I feel the need to comment briefly on Libby Purves’ column in this morning’s Sunday Telegraph.
The picture of a nurse with thermometer in hand below a caption reading ‘Clean up your act, sisters’ caught my eye as I was browsing the comment and analysis pages towards the back, and usually less interesting, section of the paper.
Libby suggests that the nursing profession’s once-spotless image has been tainted by recent revelations of neglect. She tells the story of one dignified old man who constantly fell out of bed because the nurses wouldn't put safety sides on: they quite erroneously and lazily said it would impair his "human rights". He died, in the end, by slipping down the bed one night and choking because they weren't watching, preoccupied with gossip at the nursing station. Apparently another woman was left bare-bottomed in a mixed ward because the nurses couldn't be bothered to draw the curtain!
Last week's report from the Patients Association – coming after the dreadful evidence earlier this year about the failings of Mid Staffordshire NHS Foundation Trust – shows that, despite the majority of good nurses, there is a growing rottenness, a seed of disregard and inhumanity within the profession.
Why I feel the need to comment is because my mother was a nurse all her working life and even when she became a ward sister for the last 15 years of her stint her attitude never changed. She was very much a hands-on carer, often shopping for her patients, but always washing them, lifting them, joking with them and certainly changing beds when accidents occurred beneath the sheets and mopping floors when they occurred on the ward.

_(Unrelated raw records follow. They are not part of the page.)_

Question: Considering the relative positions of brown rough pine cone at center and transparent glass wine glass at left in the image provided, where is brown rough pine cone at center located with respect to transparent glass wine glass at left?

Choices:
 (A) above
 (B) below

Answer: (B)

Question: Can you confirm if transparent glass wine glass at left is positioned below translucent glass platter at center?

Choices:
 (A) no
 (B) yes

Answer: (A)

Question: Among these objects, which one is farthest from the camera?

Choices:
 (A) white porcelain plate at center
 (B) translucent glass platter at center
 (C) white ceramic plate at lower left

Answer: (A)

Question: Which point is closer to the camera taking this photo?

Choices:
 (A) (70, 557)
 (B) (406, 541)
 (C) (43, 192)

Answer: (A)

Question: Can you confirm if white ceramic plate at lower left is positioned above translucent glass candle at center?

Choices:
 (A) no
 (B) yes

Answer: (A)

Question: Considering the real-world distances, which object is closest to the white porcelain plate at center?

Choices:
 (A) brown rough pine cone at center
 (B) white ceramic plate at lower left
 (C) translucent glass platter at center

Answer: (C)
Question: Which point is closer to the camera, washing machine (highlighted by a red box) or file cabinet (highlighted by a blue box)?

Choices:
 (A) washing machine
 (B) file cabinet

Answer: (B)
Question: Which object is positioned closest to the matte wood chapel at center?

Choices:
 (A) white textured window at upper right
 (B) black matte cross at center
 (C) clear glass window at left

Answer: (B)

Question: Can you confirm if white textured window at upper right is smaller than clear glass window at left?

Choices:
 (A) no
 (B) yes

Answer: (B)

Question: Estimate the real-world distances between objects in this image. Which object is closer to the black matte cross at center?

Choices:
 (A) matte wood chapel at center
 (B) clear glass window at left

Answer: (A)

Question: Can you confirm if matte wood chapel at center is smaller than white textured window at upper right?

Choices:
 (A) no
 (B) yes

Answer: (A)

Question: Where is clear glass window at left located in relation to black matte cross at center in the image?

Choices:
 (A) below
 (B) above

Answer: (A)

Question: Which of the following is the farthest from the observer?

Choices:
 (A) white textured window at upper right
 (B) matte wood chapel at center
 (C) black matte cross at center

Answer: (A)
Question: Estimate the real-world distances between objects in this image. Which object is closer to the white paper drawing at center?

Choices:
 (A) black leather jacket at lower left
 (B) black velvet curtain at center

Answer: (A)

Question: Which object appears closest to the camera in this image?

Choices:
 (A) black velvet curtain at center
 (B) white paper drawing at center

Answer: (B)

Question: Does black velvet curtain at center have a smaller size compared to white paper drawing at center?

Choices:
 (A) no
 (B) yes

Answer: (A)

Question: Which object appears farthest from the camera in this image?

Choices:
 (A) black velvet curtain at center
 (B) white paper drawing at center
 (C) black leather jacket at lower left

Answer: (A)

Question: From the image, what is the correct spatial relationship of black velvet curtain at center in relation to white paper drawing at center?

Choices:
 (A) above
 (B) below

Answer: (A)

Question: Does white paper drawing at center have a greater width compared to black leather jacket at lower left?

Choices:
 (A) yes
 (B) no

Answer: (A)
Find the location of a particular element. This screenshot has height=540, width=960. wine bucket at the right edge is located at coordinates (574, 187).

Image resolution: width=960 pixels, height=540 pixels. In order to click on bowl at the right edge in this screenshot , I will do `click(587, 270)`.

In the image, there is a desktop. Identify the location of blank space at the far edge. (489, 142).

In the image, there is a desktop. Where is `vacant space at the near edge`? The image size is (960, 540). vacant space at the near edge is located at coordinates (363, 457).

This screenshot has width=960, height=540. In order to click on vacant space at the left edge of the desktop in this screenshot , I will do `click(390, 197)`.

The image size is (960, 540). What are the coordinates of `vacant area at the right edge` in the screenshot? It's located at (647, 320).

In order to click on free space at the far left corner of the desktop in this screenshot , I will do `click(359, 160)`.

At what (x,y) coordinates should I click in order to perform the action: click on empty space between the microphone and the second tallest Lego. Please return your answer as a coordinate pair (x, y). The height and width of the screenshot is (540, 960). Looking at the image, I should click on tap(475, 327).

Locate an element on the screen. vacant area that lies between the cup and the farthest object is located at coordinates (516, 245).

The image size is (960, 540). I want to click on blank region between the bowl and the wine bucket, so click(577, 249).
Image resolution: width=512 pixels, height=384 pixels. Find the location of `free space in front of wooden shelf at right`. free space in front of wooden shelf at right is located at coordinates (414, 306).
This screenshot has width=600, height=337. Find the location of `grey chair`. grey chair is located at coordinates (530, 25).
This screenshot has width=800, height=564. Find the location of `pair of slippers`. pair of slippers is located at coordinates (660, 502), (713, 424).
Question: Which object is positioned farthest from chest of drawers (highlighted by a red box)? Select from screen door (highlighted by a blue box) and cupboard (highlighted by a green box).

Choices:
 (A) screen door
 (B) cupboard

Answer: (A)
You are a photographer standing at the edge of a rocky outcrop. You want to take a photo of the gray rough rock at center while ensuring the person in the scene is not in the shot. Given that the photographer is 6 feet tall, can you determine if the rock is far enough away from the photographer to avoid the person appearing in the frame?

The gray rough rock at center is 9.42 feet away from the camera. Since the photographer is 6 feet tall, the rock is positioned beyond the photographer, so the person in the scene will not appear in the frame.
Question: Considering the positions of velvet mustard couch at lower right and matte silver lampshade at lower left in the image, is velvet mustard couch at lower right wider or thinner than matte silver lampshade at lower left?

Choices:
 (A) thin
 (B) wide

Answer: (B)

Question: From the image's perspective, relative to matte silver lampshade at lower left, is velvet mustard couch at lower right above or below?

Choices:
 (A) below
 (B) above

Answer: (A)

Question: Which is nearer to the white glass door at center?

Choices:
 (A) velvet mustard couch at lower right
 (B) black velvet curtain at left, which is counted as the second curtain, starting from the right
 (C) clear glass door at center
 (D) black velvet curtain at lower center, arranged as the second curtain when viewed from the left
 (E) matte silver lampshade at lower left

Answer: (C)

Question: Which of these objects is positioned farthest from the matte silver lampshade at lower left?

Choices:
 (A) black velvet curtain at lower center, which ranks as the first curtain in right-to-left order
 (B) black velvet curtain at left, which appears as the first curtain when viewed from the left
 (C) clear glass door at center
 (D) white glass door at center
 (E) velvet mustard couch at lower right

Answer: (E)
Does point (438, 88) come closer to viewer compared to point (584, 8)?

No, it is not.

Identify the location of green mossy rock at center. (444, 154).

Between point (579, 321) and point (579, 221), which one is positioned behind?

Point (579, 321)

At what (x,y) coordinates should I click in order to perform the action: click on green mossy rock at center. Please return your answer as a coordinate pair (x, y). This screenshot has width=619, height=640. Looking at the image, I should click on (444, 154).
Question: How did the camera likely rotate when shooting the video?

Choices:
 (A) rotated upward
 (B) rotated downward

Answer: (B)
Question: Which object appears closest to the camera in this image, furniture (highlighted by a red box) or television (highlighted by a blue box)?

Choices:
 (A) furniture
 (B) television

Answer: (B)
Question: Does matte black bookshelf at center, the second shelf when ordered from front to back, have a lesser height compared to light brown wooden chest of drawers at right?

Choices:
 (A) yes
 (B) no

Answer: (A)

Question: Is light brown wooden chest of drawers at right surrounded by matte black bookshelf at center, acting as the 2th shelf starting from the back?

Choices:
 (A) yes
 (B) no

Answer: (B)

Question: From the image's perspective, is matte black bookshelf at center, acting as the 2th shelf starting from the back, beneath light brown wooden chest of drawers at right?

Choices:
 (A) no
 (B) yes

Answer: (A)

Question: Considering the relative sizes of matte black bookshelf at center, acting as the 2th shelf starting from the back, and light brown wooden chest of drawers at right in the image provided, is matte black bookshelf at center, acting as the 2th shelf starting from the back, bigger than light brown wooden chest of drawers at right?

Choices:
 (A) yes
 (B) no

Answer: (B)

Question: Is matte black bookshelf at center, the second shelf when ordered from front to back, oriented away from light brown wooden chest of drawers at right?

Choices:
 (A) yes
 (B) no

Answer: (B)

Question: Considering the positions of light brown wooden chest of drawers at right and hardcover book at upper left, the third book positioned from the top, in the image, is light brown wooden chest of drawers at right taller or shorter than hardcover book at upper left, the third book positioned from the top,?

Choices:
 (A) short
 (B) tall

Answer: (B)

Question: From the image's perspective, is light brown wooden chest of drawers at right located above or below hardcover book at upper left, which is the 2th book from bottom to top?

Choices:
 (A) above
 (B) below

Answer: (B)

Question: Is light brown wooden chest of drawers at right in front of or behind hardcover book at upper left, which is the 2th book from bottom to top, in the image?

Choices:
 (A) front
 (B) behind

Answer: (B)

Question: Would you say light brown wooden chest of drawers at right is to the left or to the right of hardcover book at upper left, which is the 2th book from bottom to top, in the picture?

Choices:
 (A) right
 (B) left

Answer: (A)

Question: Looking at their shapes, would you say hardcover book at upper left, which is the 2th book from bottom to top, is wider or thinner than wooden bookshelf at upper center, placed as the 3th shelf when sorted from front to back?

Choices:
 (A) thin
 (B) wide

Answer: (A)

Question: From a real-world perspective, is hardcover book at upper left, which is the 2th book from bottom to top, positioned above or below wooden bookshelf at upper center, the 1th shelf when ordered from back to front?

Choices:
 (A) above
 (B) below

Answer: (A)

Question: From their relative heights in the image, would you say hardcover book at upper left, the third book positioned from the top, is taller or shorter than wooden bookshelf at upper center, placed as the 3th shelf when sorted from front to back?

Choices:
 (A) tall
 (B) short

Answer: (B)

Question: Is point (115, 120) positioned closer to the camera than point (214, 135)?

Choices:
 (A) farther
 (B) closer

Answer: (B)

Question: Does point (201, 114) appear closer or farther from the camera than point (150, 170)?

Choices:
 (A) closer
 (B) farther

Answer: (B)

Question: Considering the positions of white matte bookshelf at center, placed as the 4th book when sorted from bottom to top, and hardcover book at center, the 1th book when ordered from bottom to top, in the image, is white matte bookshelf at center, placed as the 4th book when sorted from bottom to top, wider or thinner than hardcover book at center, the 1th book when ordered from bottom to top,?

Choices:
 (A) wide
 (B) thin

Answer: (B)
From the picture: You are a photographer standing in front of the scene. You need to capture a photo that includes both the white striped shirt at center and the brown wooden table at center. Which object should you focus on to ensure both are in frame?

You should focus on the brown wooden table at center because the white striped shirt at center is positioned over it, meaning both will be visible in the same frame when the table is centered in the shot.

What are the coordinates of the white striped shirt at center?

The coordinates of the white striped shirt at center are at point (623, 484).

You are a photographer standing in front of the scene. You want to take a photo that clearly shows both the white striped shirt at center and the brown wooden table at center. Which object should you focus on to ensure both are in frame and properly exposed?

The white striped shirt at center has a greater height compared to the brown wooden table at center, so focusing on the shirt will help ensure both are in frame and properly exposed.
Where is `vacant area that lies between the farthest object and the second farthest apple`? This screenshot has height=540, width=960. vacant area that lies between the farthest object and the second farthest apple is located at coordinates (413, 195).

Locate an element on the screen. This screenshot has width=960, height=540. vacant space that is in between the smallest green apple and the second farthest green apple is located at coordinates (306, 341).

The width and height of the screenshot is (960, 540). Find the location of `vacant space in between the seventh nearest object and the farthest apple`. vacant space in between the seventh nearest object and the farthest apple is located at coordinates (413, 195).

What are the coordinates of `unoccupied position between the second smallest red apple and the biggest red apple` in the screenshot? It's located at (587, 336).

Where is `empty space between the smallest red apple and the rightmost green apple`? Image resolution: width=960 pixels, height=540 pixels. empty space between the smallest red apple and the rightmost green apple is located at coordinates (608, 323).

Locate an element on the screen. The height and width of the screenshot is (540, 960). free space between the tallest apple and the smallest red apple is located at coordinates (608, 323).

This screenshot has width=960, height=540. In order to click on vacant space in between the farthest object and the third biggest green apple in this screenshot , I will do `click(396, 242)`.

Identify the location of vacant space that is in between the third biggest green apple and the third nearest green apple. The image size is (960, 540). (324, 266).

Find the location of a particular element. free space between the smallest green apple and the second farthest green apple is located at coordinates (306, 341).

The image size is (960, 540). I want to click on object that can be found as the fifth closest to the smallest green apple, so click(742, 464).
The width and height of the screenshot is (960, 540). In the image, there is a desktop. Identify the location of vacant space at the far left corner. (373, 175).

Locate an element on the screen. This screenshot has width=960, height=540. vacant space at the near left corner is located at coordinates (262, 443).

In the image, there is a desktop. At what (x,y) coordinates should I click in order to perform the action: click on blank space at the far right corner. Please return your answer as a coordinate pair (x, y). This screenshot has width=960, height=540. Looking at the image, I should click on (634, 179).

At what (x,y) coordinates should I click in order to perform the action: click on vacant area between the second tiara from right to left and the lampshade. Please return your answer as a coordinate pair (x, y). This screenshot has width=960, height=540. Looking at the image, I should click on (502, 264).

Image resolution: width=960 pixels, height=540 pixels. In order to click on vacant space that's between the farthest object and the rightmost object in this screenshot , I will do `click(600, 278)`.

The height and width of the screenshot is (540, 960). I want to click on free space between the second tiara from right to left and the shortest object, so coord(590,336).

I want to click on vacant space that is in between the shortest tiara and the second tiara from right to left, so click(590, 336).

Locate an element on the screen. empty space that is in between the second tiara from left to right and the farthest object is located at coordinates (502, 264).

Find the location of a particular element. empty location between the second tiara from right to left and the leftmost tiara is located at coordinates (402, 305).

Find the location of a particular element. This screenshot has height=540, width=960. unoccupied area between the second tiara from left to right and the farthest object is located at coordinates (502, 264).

Today the domestic staff can be counted on to do many of the jobs previously performed by nursing staff but the truth is you rarely see a ward sister outside the safety of her office and nurses often ignore the ‘beckon buzzers’ if something else takes priority – like a tea break, crossword puzzle, sudoku!!
Yes I am being slightly facetious and making sweeping generalisations against the main body of excellent staff but as Libby states ‘It may represent only 2 per cent. But it's there. And once disregard, inhumanity and carelessness take root, they grow at frightening speed’.
The Government's chief nursing officer, Dame Christine Beasley, said recently on Radio 4 that nurses had a clear duty to report poor practice by their fellows – if they don't, "in my book they're as culpable as the person who did it". Dame Christine admitted that reporting colleagues is hard, "especially more senior ones – but that's no excuse".
So that’s the answer then – please please please report bad practice if you are among the 98 per cent of nursing staff who believe nursing to be a vocation. If you are a victim of bad practice then complain to the trust or health authority. If you are an auxiliary worker on a ward then report bad practice to your superior. You owe it to all those people like my mother who gave their life to a profession that made a difference to people’s lives and gave the nation as a whole a great boost and sense of pride.
I can tell you this – In many countries (and some that we might call third world) they are appalled at our lack of patient care in our hospitals and if you were to be sick in an Indian hospital for instance then you would be attended constantly by various medics until you feel becalmed and relatively happy. Dignity is the most valuable of commodities and the elderly, who are often held in reverence in some countries, are clearly being let down in the original home of democracy and freedom.